A federal appeals court has overturned a lower court ruling and reinstated a putative class action lawsuit in which plaintiffs charge that eye medication manufacturers and distributors packaged their product in a way that forces consumers to waste much of it.

Plaintiffs charged that the dropper tips for medication distributed by generic and brand-name manufacturers are too large, causing them to waste at least half of every drop of medication dispensed from any one of their product bottles, and putting them at risk of side effects because of the additional medication that is dispensed, according to Wednesday’s ruling by the 3rd U.S. Circuit Court of Appels in Philadelphia in Leonard Cottrell et al. v. Alcon Laboratories et al.
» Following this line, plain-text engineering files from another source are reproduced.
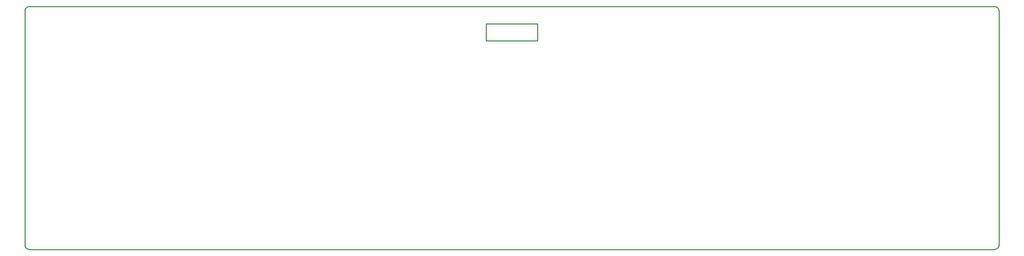
<source format=gko>
G04 Layer: BoardOutline*
G04 EasyEDA v6.4.25, 2022-01-20T16:11:06+08:00*
G04 bfaf2d4f65d64c88941de24b5d45c2ce,3b57db4a37c74da5bb1b5bc11455ab19,10*
G04 Gerber Generator version 0.2*
G04 Scale: 100 percent, Rotated: No, Reflected: No *
G04 Dimensions in millimeters *
G04 leading zeros omitted , absolute positions ,4 integer and 5 decimal *
%FSLAX45Y45*%
%MOMM*%

%ADD10C,0.2540*%
D10*
X-11400000Y-2749999D02*
G01*
X-11400000Y2749999D01*
X11300000Y-2849999D02*
G01*
X-11300000Y-2849999D01*
X11400000Y2749999D02*
G01*
X11400000Y-2749999D01*
X-11300000Y2849999D02*
G01*
X11300000Y2849999D01*
G75*
G01*
X11300000Y2849999D02*
G02*
X11400000Y2750000I0J-99999D01*
G75*
G01*
X11400000Y-2750000D02*
G02*
X11300000Y-2849999I-100000J0D01*
G75*
G01*
X-11300000Y-2849999D02*
G02*
X-11400000Y-2750000I0J99999D01*
G75*
G01*
X-11400000Y2750000D02*
G02*
X-11300000Y2849999I100000J0D01*
X-599998Y2450000D02*
G01*
X599998Y2450000D01*
X599998Y2450000D02*
G01*
X599998Y2050000D01*
X599998Y2050000D02*
G01*
X-599998Y2050000D01*
X-599998Y2050000D02*
G01*
X-599998Y2450000D01*

%LPD*%
M02*

</source>
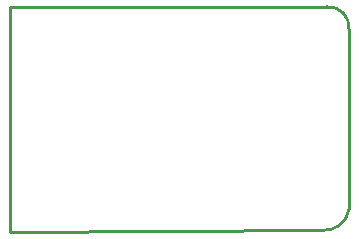
<source format=gko>
G04 Layer: BoardOutline*
G04 EasyEDA v6.3.22, 2020-02-22T14:36:41+01:00*
G04 fca1b2bbbae341289ab7ee7fc42174b0,5bf1b712bda346c5934589caff60f8c7,10*
G04 Gerber Generator version 0.2*
G04 Scale: 100 percent, Rotated: No, Reflected: No *
G04 Dimensions in inches *
G04 leading zeros omitted , absolute positions ,2 integer and 4 decimal *
%FSLAX24Y24*%
%MOIN*%
G90*
G70D02*

%ADD10C,0.010000*%
G54D10*
G01X0Y7500D02*
G01X0Y0D01*
G01X10350Y50D02*
G01X0Y0D01*
G01X11300Y6750D02*
G01X11300Y750D01*
G01X0Y7500D02*
G01X10639Y7500D01*
G75*
G01X11300Y6750D02*
G03X10550Y7500I-689J61D01*
G01*
G75*
G01X11300Y750D02*
G02X10350Y50I-831J133D01*
G01*

%LPD*%
M00*
M02*

</source>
The U.S. District court in Trenton, New Jersey, dismissed the case on the basis plaintiffs had not pleaded an “injury in fact” necessary to confer standing to sue.

A divided three-judge panel reinstated the case. “Plaintiffs claim economic interests: interests in the money they had to spend on medication that was impossible for them to use,” said the ruling.  “These claims fit comfortably in categories of ‘legally protected interests’ readily recognized by federal courts,” said the ruling, citing an earlier case.

The plaintiffs also allege a concrete injury, said the ruling. They “do not simply allege that Defendants’ practices violated state consumer protection statues. They allege that those violations caused each of them tangible, economic harm.”

In addition, their alleged injuries were not merely conjectural or hypothetical, the ruling said. Plaintiffs “alleged financial harm has already occurred, it is not merely possible, or even probable,” said the majority opinion in reinstating the case.

The dissenting opinion states the majority’s approach “ignores both clear precedent from the Supreme Court and the complexities of pricing in the pharmaceutical industry.”